**ASSIGNMENT A:** Reproduce the part of the epoll patch message starting at "Signed-off-by: aloktiagi <[email protected]>" and ending at "redundant eventpoll_replace() function.".
**ASSIGNMENT B:** According to the epoll patch message, what does the version 6 change incorporate?
**ASSIGNMENT C:** Go on with the epoll patch message from its last line.

**DOCUMENT SECTION:**
2023-05-23 07:10:03

by Alok Tiagi

[permalink] [raw]
Subject: [RFC v6 1/2] epoll: Implement eventpoll_replace_file()

Introduce a mechanism to replace a file linked in the epoll interface with a new
file.

eventpoll_replace() finds all instances of the file to be replaced and replaces
them with the new file and the interested events.

Signed-off-by: aloktiagi <[email protected]>
---
Changes in v6:
- incorporate latest changes that get rid of the global epmutex lock.

Changes in v5:
- address review comments and move the call to replace old file in each
subsystem (epoll, io_uring, etc.) outside the fdtable helpers like
replace_fd().

Changes in v4:
- address review comment to remove the redundant eventpoll_replace() function.
- removed an extra empty line introduced in include/linux/file.h

Changes in v3:
- address review comment and iterate over the file table while holding the
spin_lock(&files->file_lock).
- address review comment and call filp_close() outside the
spin_lock(&files->file_lock).

(Saved entries)
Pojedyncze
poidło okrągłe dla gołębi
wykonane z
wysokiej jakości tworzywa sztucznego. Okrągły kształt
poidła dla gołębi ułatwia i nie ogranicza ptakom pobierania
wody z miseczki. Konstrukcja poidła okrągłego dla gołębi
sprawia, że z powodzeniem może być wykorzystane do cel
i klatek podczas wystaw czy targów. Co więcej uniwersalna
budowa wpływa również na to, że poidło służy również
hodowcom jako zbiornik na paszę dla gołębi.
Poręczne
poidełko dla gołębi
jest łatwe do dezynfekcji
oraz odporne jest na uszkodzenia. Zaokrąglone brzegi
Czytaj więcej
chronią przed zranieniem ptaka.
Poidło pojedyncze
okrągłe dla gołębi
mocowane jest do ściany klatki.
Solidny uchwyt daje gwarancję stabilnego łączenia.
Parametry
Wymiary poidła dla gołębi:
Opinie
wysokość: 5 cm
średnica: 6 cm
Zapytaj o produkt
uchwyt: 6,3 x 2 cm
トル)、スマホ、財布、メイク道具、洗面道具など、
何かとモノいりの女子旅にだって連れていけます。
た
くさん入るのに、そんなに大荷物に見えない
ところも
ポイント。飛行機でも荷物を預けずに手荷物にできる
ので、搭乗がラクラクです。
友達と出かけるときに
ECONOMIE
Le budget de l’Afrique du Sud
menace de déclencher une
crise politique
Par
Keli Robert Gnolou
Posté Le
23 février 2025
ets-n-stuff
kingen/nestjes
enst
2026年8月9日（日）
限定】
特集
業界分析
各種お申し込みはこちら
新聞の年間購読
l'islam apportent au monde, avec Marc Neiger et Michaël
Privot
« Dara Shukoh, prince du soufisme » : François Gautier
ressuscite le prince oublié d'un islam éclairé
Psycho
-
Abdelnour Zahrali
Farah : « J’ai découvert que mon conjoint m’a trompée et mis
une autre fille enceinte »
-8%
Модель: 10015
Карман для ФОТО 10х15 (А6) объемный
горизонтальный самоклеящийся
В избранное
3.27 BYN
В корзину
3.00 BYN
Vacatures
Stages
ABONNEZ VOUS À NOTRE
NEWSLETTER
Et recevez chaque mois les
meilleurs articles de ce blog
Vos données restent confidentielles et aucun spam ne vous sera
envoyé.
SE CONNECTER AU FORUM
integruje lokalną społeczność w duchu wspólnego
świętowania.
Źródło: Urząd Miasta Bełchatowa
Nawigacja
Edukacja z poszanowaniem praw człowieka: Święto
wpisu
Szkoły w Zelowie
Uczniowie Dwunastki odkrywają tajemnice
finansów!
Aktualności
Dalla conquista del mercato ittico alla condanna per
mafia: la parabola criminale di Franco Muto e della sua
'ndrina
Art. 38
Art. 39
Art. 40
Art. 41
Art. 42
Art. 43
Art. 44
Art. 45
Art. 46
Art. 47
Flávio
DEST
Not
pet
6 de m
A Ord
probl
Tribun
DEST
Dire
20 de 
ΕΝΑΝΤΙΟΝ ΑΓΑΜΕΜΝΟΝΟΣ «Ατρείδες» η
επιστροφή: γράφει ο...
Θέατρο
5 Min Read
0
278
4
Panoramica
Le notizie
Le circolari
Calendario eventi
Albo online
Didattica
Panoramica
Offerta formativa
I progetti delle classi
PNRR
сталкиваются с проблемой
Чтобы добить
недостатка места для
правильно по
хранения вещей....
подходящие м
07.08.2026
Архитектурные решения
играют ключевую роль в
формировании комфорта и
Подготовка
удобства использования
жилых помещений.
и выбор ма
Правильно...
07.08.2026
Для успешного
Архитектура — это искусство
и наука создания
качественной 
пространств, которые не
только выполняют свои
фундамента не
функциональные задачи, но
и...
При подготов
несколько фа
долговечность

**EXERCISE RESULT A:**
Signed-off-by: aloktiagi <[email protected]>
---
Changes in v6:
- incorporate latest changes that get rid of the global epmutex lock.

Changes in v5:
- address review comments and move the call to replace old file in each
subsystem (epoll, io_uring, etc.) outside the fdtable helpers like
replace_fd().

Changes in v4:
- address review comment to remove the redundant eventpoll_replace() function.

**EXERCISE RESULT B:** It incorporates the latest changes that get rid of the global epmutex lock.

**EXERCISE RESULT C:**
---
fs/eventpoll.c | 76 +++++++++++++++++++++++++++++++++++++++
include/linux/eventpoll.h | 8 +++++
2 files changed, 84 insertions(+)

diff --git a/fs/eventpoll.c b/fs/eventpoll.c
index 980483455cc0..9c7bffa8401b 100644
--- a/fs/eventpoll.c
+++ b/fs/eventpoll.c
@@ -973,6 +973,82 @@ void eventpoll_release_file(struct file *file)
spin_unlock(&file->f_lock);
}

+static int ep_insert(struct eventpoll *ep, const struct epoll_event *event,
+ struct file *tfile, int fd, int full_check);
+
+/*
+ * This is called from eventpoll_replace() to replace a linked file in the epoll
+ * interface with a new file received from another process. This is useful in
+ * cases where a process is trying to install a new file for an existing one
+ * that is linked in the epoll interface
+ */
+int eventpoll_replace_file(struct file *toreplace, struct file *file, int tfd)
+{
+ struct file *to_remove = toreplace;
+ struct epoll_event event;
+ struct hlist_node *next;
+ struct eventpoll *ep;
+ struct epitem *epi;
+ int error = 0;
+ bool dispose;
+ int fd;
+
+ if (!file_can_poll(file))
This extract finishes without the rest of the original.